Tag Archives: magpie

Squirrel Alert!

It was a beautiful afternoon, unexpectedly given to me when two appointments were cancelled. Off to Mrs O’s garden!

The first of the grass seed was an inch high, so time to remove the plastic and let it breathe. Meanwhile the ground was ready for planting out a few perennials. Some had been standing out in pots all winter, so they too were ready.

As I tipped one pot over I was surprised to see a swollen root – but no, it was a peanut in its shell! This pot had been raised off the ground to get a little more winter sun; clearly a favoured cache. Sorry, squirrel, you’ve lost that nut!

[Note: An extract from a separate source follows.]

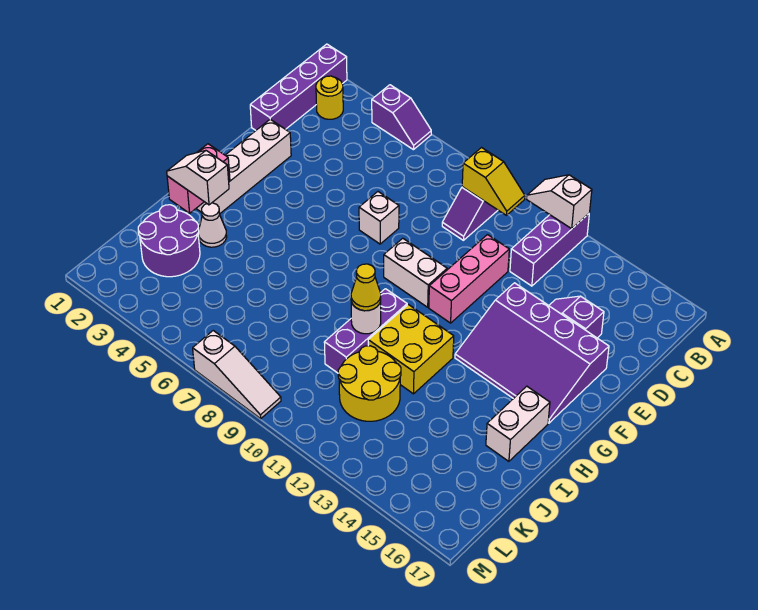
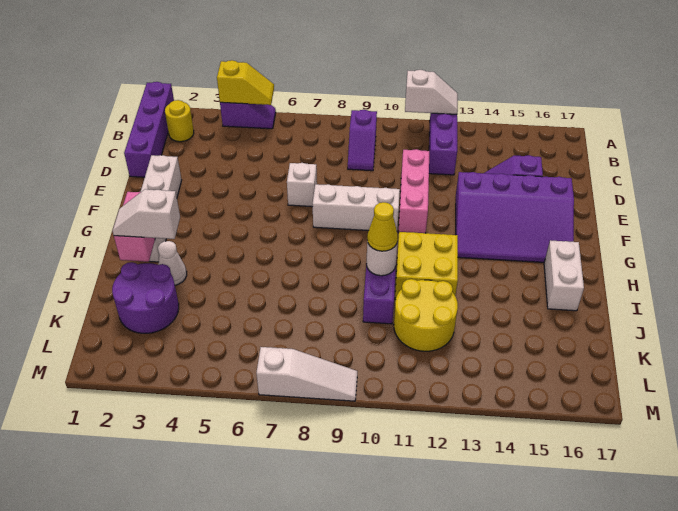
white 1x2 slope [527,175,592,229] -> white 1x2 slope turned to [405,70,458,114]
yellow 1x2 slope [462,148,525,215] -> yellow 1x2 slope moved to [217,60,274,105]
white 1x2 brick [384,238,447,307] -> white 1x3 brick [313,184,400,231]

Last summer the squirrel living in next door’s roof was often seen with peanuts in her mouth, shimmying up the drainpipe to feed the family. Mrs Turnstone had hung them on the washing line for the blue tits, but all disappeared overnight, string and all. But where had Mrs Squirrel hidden them? When I cut the ivy down on the wall and trellis  after nesting time I found the remains of her store, dry and safe from magpies.

The new owner has sealed next door’s loft, so let’s hope we are squirrel-free for the coming summer. I also found a blackbird’s next with the eggs eaten …

Mistletoe? No!

Mistletoe?

I must have had Christmas on my mind even to entertain the idea for a moment. Well, how could it be mistletoe, growing out of the brick arch just north of Peterborough? It looked the part at first sight: a spherical shrub, branching down as well as up, but it was our old friend Buddleia, beyond easy control above a railway track.

So what will take over the world when humans are gone? Buddleia, brambles, birch, briars? Rats, foxes, jackdaws, gulls, magpies? We’ll never know!

Extra Special Crows

28th October

There are a few species of crow in Britain: the most familiar around the Turnstones’ home being Jackdaws and Magpies. In Cornwall, Jack is present along the cliffs as well as the quaysides, and is by no means totally dependent on crumbs of human generosity. There is another crow that inhabits the rock faces and narrow ledges, but not the carrion crows that we saw in numbers stalking the fields above the slate cliffs.

It was not wishful thinking. That is a crow, yes, but neither jack nor carrion crow. Mrs T saw its orange bill without prompting from her husband – a chough, no, a pair of choughs! They may be associated with Canterbury, but they do not live here, in fact, I’d not seen one since we sat at the top of the Great Orme, eighteen years ago. To bed with a smile once more!